He sighed deeply. The weight of centuries was on his shoulders, past and present combined into a numbing burden. If he died here and now, with this prayer upon his lips, there would be a kind of justice in that, he thought. And an easement, that he had been spared one final test.
Unto my dying day I will serve Your Will, obey Your Law. No matter how much it hurts, my God. No matter how hard it is. That was the vow I made so many years ago, when I first came into the Church; that’s the oath I serve today.
He knelt a moment longer, head bowed, soul aching. The pain of despair was sharp within him now, and when he rose up to leave, it stabbed into his flesh with brutal force as if trying to bring him to his knees again. Trying to put off that most terrible moment, which beckoned to him like a spectre. He bore the protest silently, without complaint, knowing that it was a kind of communion with his conscience, and therefore the most perfect prayer of all.
Slowly he walked back down the length of the aisle. At the end of the sanctuary he paused, and he fingered the opening to the offering receptacle, the protective flap which would allow departing worshipers to commit a coin or two to the Church’s coffers, without giving them access to the offerings of others.
Human nature being what it is,
he thought grimly. For a moment he fingered the flap without thought, moving it back and forth along its hinges. Then he reached into his jacket and pulled out an envelope.
For His Holiness,
it said. Only that. He held it in his hand for a minute, trembling slightly, and then slid it beneath the flap. He could hear it fall to the smooth metal bottom of the offering case, and then there was silence. It would wait until the next well-attended service, when an attendant would take it up and deliver it. By then, he hoped, he and Gerald Tarrant would be long gone.
In Your Name, my God. Only and always in Your Name.

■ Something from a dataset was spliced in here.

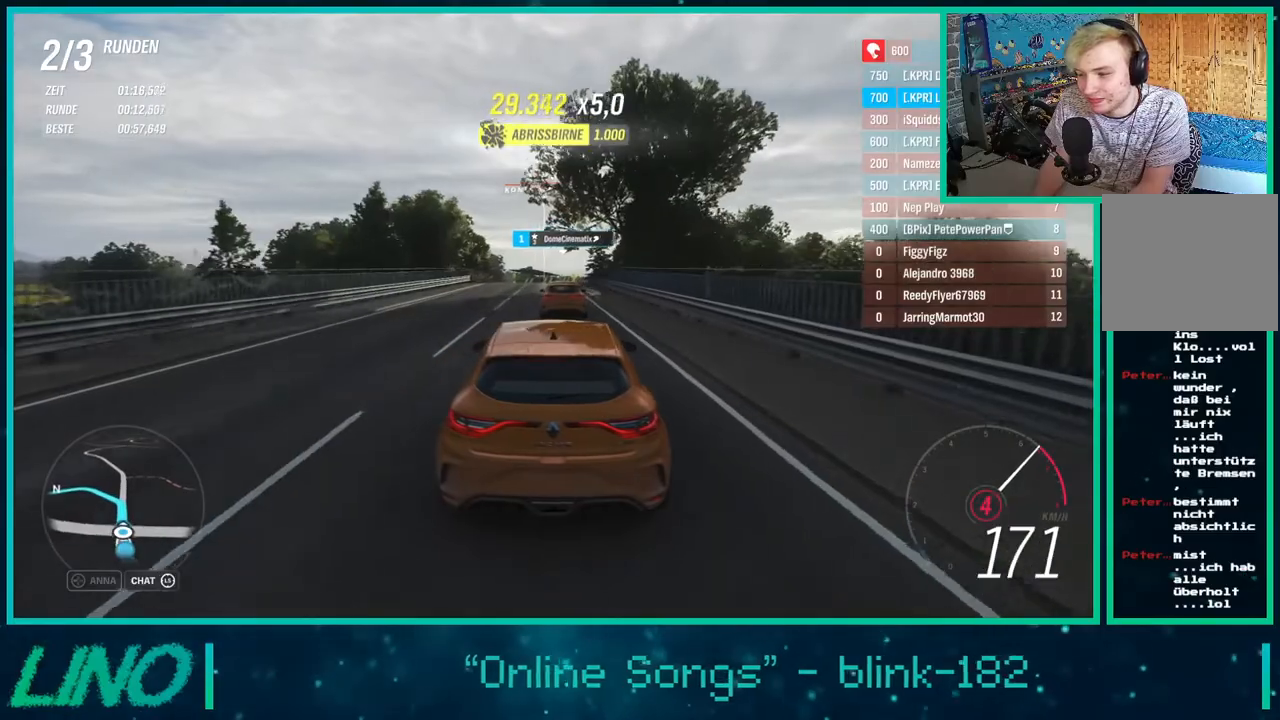
{"buttons": ["R2"], "left_stick": "center", "right_stick": "center", "events": []}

His formal resignation in its place, Damien Vryce began the long and lonely walk back to his apartment.
Twenty-seven
Her children
were coming.
She sensed their presence as she brooded within her sanctuary, and wondered at the sudden stirring of activity. Most of her children never bothered to look in upon her once they were set free in the world. They preferred to make their own fates, and she had no argument with that. It was what she had intended so very long ago, when she had brought the first of them into existence.
But now they were coming here. All of them. The ones who could speak to her, and the ones who could not. The few who could share her memories directly, and the hundreds who were all but unaware of her existence. They were coming because several of their number had defied her, coming to see if she would accept their transgressions, or punish them ... or what?
What indeed, she thought.
She had made rules for them so that they might live and learn and grow, and ultimately serve her purpose. For a thousand solar cycles those rules had gone unquestioned. That was as it should be: a mother giving life had every right to define what paths her children would take, and to eradicate those few who failed to accept her guidance. But what about a child who did understand, but who consciously chose to defy her? The concept was so alien to her that she could scarcely comprehend it. It would never have happened in her homeland, that was certain.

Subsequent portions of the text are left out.